*Work instruction*. Scan the data for "KiCad" and copy each matching line.

*Data excerpts*.
++++++++++
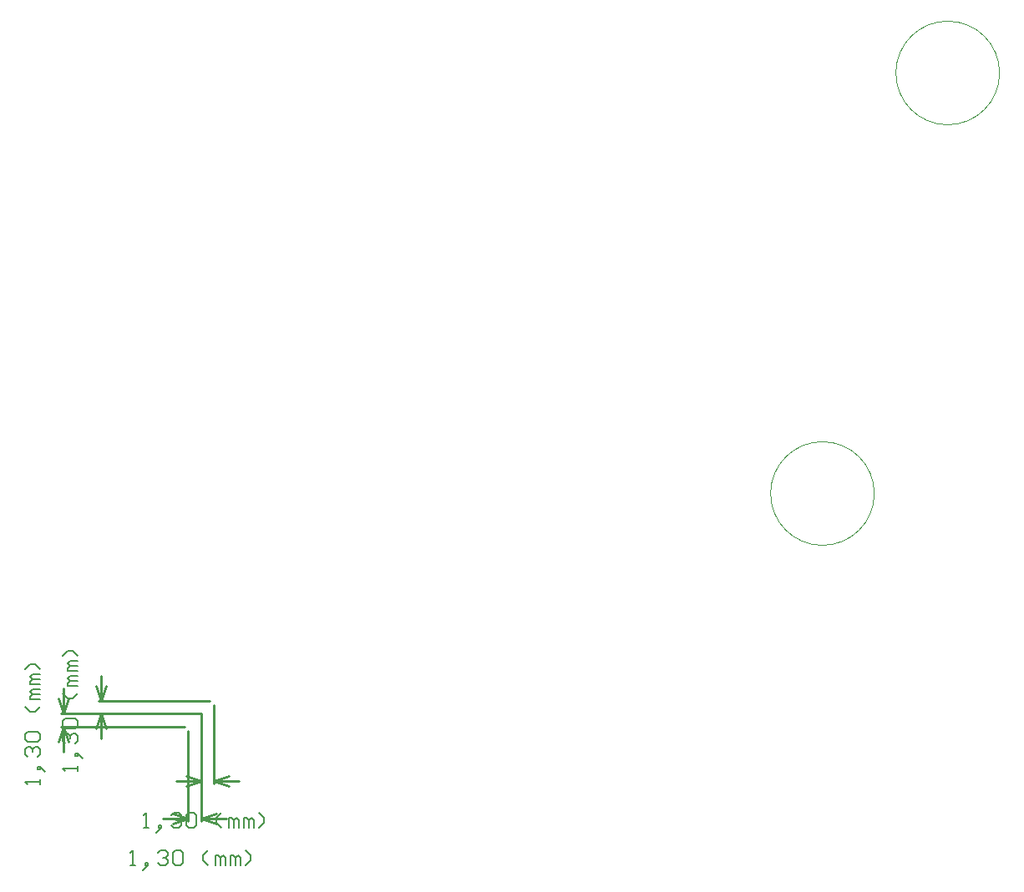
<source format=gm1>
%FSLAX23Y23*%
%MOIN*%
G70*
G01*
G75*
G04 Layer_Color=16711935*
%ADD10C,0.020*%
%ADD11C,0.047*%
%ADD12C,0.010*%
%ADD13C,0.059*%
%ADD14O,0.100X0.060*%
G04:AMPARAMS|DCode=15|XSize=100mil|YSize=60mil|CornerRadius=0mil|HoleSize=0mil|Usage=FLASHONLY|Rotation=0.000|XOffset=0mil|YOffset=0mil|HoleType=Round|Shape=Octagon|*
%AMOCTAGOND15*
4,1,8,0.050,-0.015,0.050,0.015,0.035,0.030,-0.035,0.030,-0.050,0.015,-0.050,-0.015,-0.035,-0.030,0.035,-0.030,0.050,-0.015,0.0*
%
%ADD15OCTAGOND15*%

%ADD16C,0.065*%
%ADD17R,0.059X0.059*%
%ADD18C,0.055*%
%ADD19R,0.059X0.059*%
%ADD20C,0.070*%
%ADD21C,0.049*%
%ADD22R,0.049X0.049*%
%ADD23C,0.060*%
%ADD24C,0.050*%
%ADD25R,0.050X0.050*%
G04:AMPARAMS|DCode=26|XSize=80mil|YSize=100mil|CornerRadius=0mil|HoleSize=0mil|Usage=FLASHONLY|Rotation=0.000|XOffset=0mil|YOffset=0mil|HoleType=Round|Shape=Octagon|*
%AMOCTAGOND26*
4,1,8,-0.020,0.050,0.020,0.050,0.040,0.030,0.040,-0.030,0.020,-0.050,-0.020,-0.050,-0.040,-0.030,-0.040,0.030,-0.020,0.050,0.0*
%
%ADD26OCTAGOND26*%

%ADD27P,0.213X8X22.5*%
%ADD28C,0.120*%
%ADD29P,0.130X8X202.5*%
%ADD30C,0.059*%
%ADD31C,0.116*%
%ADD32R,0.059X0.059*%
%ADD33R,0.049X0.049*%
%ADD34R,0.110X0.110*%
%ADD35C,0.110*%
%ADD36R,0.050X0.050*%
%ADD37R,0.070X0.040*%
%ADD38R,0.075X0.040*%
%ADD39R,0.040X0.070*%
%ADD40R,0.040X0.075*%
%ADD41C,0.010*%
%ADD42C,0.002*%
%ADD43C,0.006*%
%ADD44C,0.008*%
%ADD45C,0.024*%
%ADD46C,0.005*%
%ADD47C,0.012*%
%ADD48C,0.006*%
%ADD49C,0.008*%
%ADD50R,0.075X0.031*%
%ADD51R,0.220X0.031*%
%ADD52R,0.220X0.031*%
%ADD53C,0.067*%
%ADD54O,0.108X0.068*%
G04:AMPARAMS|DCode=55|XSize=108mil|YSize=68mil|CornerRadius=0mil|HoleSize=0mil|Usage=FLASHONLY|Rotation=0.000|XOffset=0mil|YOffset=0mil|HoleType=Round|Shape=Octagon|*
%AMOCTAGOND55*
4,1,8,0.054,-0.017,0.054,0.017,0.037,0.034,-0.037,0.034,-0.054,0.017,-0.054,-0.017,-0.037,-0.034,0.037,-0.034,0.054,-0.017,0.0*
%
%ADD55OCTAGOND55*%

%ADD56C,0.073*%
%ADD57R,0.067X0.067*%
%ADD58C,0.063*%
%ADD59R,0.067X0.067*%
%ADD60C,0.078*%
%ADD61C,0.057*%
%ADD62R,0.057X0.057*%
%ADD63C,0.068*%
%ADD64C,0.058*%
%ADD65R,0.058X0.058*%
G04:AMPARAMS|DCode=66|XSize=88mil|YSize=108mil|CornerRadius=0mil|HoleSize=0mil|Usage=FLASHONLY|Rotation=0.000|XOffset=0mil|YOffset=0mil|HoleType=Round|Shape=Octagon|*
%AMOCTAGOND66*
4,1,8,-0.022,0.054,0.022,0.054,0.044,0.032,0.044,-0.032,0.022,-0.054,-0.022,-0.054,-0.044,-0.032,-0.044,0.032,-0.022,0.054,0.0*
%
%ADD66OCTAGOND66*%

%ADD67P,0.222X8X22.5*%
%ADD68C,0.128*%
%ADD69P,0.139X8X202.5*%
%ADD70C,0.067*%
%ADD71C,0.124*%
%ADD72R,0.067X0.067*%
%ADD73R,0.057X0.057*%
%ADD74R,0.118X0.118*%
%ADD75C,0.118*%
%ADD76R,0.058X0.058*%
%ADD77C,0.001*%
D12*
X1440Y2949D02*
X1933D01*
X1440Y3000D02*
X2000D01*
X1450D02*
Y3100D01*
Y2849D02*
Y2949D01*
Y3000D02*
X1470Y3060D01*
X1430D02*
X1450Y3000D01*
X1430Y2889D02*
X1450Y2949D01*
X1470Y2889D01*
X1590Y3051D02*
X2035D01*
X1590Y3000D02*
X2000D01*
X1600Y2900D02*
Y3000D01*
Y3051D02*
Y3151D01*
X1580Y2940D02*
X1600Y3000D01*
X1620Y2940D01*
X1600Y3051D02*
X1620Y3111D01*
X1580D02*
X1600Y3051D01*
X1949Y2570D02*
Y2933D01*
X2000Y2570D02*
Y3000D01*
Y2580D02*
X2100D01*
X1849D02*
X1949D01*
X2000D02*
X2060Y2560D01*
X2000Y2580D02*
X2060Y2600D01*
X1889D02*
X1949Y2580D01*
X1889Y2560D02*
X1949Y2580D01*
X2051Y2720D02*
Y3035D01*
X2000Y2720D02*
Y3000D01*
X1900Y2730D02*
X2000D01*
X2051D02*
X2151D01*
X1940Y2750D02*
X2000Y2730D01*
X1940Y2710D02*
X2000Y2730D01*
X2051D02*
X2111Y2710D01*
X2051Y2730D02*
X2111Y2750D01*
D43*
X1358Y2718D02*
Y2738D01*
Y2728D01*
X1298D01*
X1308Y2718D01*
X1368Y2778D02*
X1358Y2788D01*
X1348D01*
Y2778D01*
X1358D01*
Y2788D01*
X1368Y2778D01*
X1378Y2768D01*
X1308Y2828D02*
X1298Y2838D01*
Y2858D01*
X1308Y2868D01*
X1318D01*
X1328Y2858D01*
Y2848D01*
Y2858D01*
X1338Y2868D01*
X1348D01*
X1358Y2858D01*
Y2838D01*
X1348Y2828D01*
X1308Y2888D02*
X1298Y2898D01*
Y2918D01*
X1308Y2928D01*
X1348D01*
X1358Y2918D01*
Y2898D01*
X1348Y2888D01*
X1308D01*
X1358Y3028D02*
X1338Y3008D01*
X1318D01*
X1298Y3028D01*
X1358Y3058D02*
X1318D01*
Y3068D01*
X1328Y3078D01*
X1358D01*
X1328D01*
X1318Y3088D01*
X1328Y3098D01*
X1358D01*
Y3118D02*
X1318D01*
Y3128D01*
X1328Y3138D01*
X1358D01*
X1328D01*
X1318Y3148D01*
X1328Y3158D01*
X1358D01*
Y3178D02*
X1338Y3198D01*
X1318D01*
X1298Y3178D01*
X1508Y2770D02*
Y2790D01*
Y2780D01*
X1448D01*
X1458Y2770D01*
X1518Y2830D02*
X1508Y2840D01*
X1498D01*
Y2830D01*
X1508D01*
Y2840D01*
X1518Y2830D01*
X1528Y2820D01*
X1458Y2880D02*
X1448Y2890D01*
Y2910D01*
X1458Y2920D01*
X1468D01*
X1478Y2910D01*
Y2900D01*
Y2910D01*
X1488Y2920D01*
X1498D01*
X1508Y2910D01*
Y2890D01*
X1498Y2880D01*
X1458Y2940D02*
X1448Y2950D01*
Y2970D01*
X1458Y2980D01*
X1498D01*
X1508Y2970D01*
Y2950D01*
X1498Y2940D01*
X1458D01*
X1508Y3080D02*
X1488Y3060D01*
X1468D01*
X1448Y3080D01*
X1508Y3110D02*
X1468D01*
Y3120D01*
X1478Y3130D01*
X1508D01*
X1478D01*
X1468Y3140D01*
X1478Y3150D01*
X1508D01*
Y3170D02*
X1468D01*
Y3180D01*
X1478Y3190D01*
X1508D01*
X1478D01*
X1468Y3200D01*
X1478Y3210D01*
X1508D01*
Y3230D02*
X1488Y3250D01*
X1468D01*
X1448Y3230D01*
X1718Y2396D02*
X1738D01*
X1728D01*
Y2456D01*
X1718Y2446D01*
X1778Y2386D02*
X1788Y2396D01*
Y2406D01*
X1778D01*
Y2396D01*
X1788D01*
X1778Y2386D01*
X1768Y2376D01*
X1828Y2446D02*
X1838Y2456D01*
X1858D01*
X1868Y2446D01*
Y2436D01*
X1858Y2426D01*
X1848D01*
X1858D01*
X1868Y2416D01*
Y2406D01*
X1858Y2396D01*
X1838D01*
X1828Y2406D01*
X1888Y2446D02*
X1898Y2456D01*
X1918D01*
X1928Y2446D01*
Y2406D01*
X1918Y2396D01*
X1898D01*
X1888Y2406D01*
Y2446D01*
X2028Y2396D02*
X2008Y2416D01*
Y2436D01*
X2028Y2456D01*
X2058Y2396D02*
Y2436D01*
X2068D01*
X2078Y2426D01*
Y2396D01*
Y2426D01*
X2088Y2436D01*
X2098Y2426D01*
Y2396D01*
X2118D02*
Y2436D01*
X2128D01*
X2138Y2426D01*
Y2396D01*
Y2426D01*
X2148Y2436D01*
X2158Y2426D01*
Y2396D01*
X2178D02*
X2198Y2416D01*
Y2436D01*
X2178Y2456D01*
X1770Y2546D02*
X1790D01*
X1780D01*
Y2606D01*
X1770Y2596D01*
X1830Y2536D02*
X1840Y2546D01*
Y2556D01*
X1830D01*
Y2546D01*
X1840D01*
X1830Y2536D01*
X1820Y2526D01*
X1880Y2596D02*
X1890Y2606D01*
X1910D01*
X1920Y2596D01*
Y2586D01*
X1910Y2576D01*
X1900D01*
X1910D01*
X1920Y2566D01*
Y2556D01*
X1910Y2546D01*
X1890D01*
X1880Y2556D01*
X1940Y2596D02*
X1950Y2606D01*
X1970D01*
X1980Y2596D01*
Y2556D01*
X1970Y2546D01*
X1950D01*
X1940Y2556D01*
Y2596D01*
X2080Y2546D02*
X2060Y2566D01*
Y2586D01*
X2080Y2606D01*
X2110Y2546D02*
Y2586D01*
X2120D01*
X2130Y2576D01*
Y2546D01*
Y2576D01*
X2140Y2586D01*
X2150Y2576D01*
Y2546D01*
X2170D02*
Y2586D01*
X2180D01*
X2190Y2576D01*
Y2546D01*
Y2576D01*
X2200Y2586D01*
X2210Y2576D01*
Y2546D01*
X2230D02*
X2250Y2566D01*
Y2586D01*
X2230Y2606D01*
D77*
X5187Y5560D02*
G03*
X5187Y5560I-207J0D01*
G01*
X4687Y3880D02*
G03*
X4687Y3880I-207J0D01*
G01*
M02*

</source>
++++++++++
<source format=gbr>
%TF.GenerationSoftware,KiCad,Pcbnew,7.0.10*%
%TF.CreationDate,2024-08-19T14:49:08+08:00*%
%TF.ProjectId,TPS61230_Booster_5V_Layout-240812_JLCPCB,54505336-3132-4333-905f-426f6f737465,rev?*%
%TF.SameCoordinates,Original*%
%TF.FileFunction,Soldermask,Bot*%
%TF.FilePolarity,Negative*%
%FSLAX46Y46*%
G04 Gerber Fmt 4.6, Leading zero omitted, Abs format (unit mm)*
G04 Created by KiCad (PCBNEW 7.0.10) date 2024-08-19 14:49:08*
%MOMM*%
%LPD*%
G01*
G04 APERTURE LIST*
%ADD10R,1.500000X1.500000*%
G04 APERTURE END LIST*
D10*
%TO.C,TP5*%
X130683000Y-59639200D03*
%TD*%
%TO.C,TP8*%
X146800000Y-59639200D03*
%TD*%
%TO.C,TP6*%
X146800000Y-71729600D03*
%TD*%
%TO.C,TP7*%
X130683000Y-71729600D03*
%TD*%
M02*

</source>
++++++++++
*Written answer*.
%TF.GenerationSoftware,KiCad,Pcbnew,7.0.10*%
G04 Created by KiCad (PCBNEW 7.0.10) date 2024-08-19 14:49:08*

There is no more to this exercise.